The mulched footpath for visitors curved right beside a tangle of scrub oaks. I turned left instead, onto a blade-thin unmarked gap in the dense growth. The path led to South Garden, a five-acre field at the edge of the Botanical Gardens.
Tomorrow I was supposed to collect samples from South Garden and start a list of the plants I found. Compiling a database was the goal of the month-long survey Ms. Winger and I had designed for my summer project.
I had a secret goal too. I was going to find a Coralroot, one of the rarest plants in this part of Florida. The Coralroot was kind of like a ghost. It was so rare hardly anyone had ever seen one. Botanists bickered with each other over whether another specimen would ever be found.
I didn't know who was right. But according to my research South Garden was exactly the kind of place the Coralroot liked to grow.
The shiny barbed leaves of a holly bush clutched at my jeans as I plunged through the woods. The ground was squashy, layered with rotting leaves and fallen branches. I tripped and almost lost a sneaker in the soft matted loam. I grabbed a tree so I wouldn't fall, pushed my glasses back into place, and kept running.
Beneath the thick stand of trees, the air smelled of dirt and mold. The overhanging canopy blocked the helicopter from view, but the thump and roar of the straining engine marked its path.
Would the pilot be able to keep the helicopter in the air until they reached South Garden?
And what would they do when they got there? South Garden was not a safe landing spot. The ground was marshy and overgrown and too soft to support the heavy helicopter. The chopper might disappear into the mud before the pilot and Uncle Everett were able to get out.
I had walked through the meadow yesterday. I'd sunk to my knees in muck in some spots, and I weighed a lot less than a helicopter.
I darted out of the woods as the helicopter wobbled in a slow circle over South Garden. I waved my arms and pointed to the east. A wide grassy clearing lay beyond the trees that framed South Garden on three sides. The land there was higher and drier.
The chopper moved in the direction I pointed.
I dashed around the edge of South Garden, avoiding the sharp thorns of the wild blackberry bushes that stabbed out of the ground in untidy clumps. Barkley stayed close to my heels, spooked by the noise of the helicopter's engine.
When I reached the open space on the far side of the field, I stopped. I waved both arms at the pilot to let her know the clearing was safe to use as a landing site.
The pilot waved back, but instead of dropping down to the field, the helicopter continued to hover. Uncle Everett smiled like he had no idea of the danger he was in.
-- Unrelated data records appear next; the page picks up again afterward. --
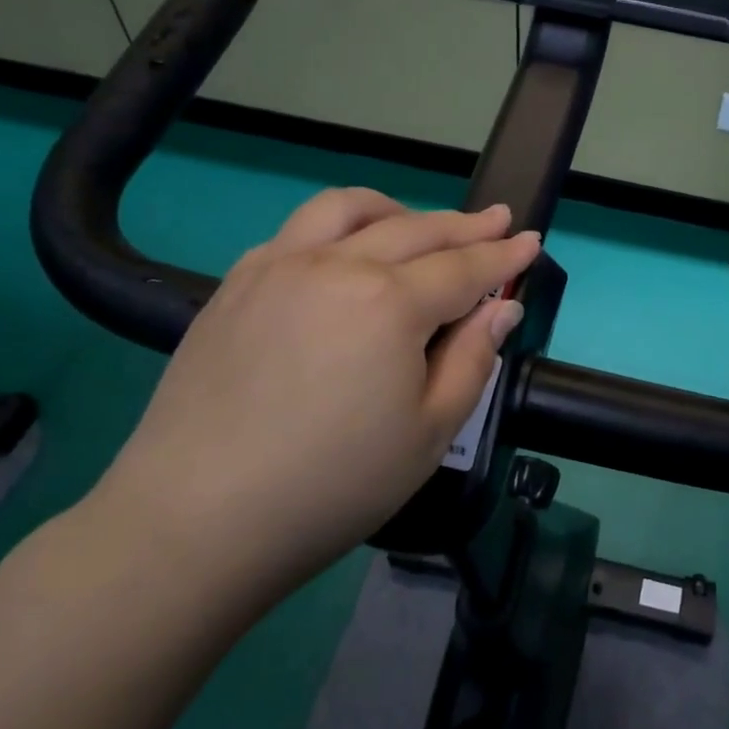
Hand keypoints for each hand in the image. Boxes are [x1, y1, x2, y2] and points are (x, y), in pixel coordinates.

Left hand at [89, 189, 540, 612]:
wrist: (197, 519)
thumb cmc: (333, 485)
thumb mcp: (429, 434)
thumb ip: (473, 360)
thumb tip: (502, 309)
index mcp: (390, 303)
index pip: (464, 268)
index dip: (504, 255)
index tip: (531, 240)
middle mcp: (337, 265)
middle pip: (416, 230)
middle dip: (466, 225)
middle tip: (498, 220)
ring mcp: (279, 267)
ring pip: (348, 209)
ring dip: (397, 210)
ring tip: (418, 224)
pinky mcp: (237, 284)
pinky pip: (297, 231)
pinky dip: (337, 227)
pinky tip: (343, 254)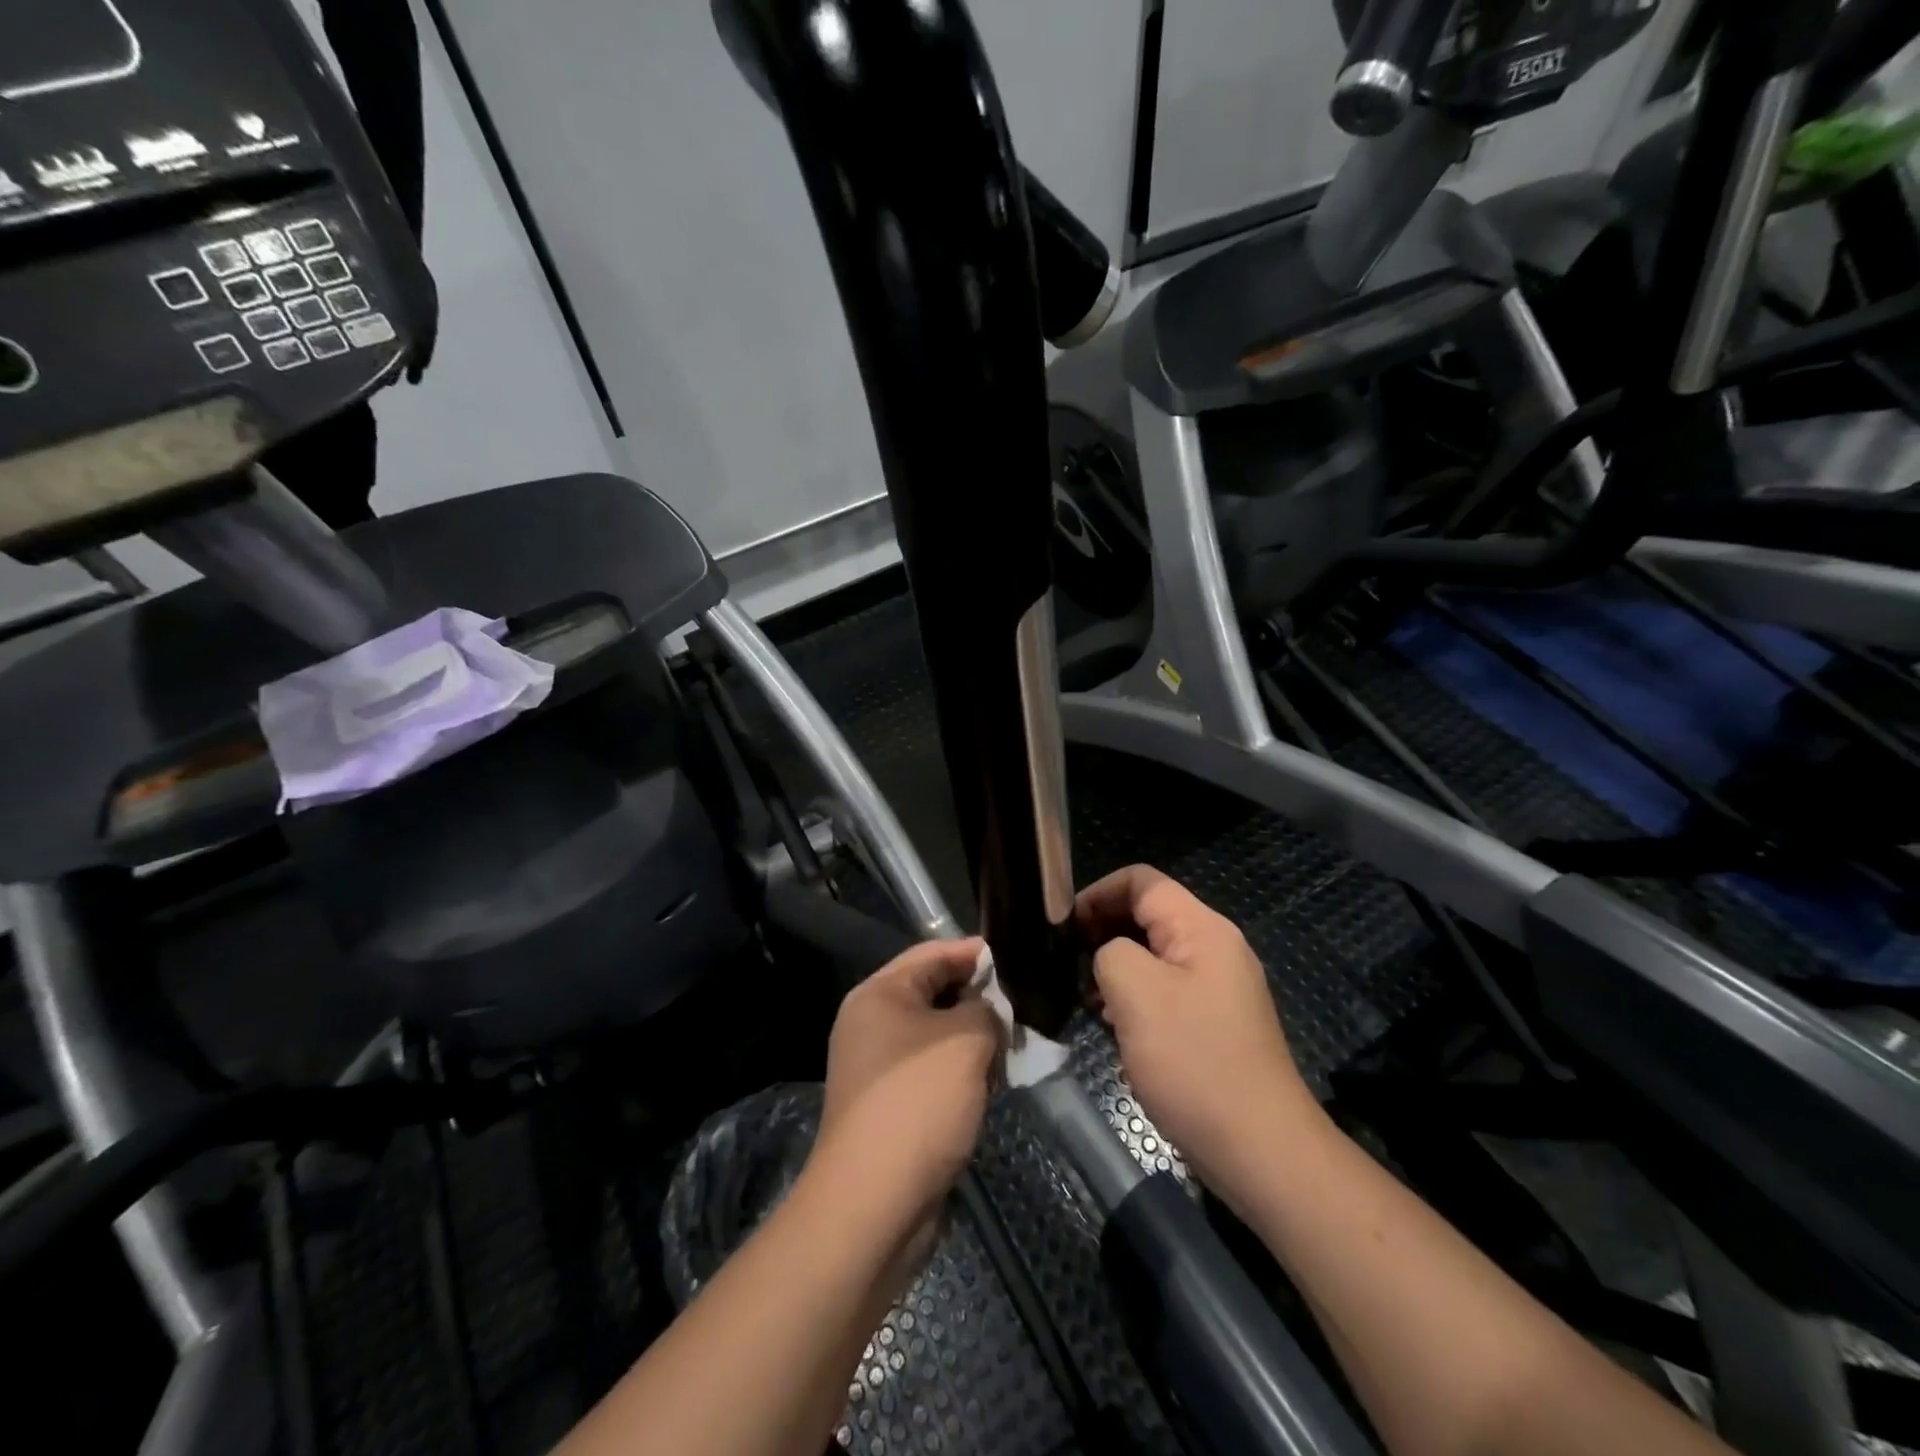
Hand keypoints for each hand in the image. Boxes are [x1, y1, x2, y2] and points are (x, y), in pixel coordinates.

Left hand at [807, 938, 1004, 1263]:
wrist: (873, 1203)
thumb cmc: (918, 1102)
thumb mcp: (965, 1041)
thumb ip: (986, 1010)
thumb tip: (990, 1011)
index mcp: (880, 994)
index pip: (932, 954)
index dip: (974, 953)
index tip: (1015, 959)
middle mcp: (872, 1024)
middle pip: (934, 994)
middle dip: (979, 1000)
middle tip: (1022, 1008)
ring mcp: (879, 1068)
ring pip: (937, 1037)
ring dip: (974, 1041)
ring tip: (1013, 1048)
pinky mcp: (891, 1106)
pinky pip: (933, 1072)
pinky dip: (962, 1073)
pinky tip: (991, 1085)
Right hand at [1076, 866, 1322, 1202]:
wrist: (1259, 1149)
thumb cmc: (1194, 1061)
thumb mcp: (1136, 992)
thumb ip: (1108, 952)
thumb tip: (1106, 955)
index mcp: (1202, 928)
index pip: (1141, 880)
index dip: (1096, 892)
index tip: (1062, 926)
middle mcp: (1214, 948)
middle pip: (1147, 914)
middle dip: (1102, 929)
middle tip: (1066, 961)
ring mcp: (1217, 987)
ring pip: (1153, 955)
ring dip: (1115, 966)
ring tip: (1085, 995)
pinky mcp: (1213, 1022)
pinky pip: (1165, 990)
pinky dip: (1134, 996)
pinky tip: (1113, 1024)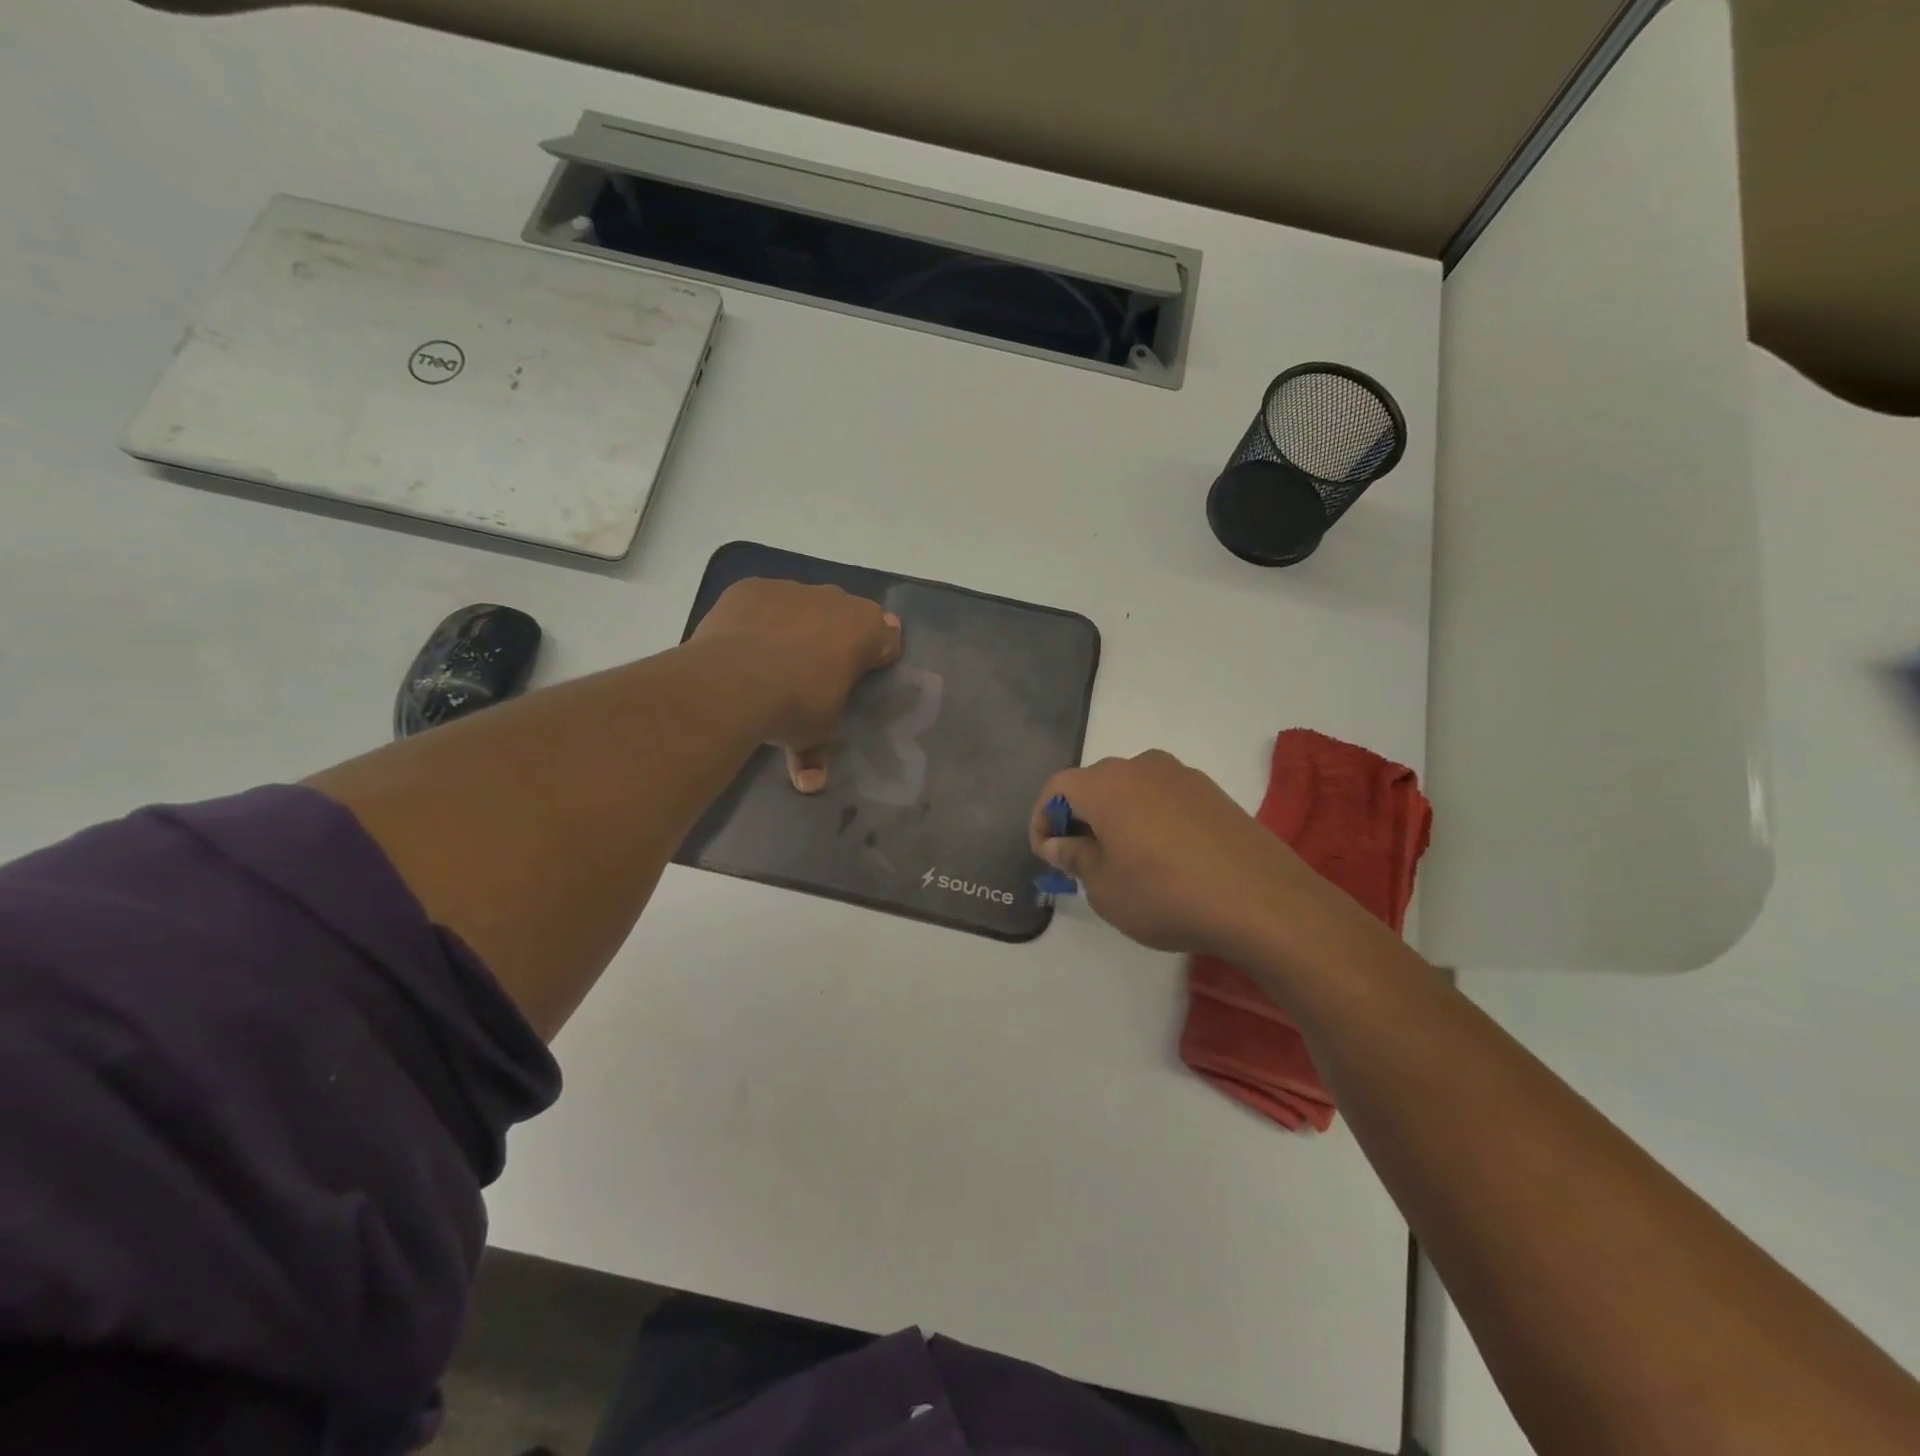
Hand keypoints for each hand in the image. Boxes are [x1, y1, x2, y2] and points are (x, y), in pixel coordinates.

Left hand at [692, 579, 901, 791]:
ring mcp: (792, 589)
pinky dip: (759, 619)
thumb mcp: (814, 734)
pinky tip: (743, 645)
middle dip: (837, 637)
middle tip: (818, 671)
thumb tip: (810, 784)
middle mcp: (835, 600)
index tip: (862, 676)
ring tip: (774, 660)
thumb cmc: (795, 706)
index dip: (877, 656)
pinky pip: (763, 602)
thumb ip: (817, 752)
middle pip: (846, 615)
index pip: (886, 638)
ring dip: (797, 625)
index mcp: (866, 630)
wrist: (733, 681)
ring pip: (803, 604)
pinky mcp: (752, 587)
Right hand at [1030, 750, 1328, 958]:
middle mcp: (1141, 767)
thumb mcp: (1105, 888)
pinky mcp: (1213, 792)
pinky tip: (1165, 859)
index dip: (1042, 821)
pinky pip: (1164, 799)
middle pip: (1094, 785)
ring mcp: (1182, 776)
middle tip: (1082, 863)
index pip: (1056, 788)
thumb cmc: (1165, 895)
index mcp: (1106, 783)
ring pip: (1131, 790)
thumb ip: (1074, 858)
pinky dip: (1150, 820)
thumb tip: (1060, 842)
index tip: (1049, 858)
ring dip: (1117, 819)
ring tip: (1126, 863)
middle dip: (1079, 820)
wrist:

Then the helicopter swept up, shot forward, and sped away.
What the heck was going on?
The engine noise dwindled from muted roar to dull thump and faded into silence as the chopper vanished into the distance.
I rubbed my fingers across the smooth glass of the daisy pendant that dangled from a silver chain around my neck. What was Uncle Everett doing in the helicopter? He was supposed to be in Tampa, working on his latest book. Was he concocting another one of his publicity stunts?
I hoped not. He'd only avoided being hauled off in handcuffs after his last crazy adventure because Mom was a good lawyer.
My life was getting more complicated by the minute.
What else could go wrong?
Barkley bumped my leg and woofed.
"You're trespassing, you know," Dalton Dyer said.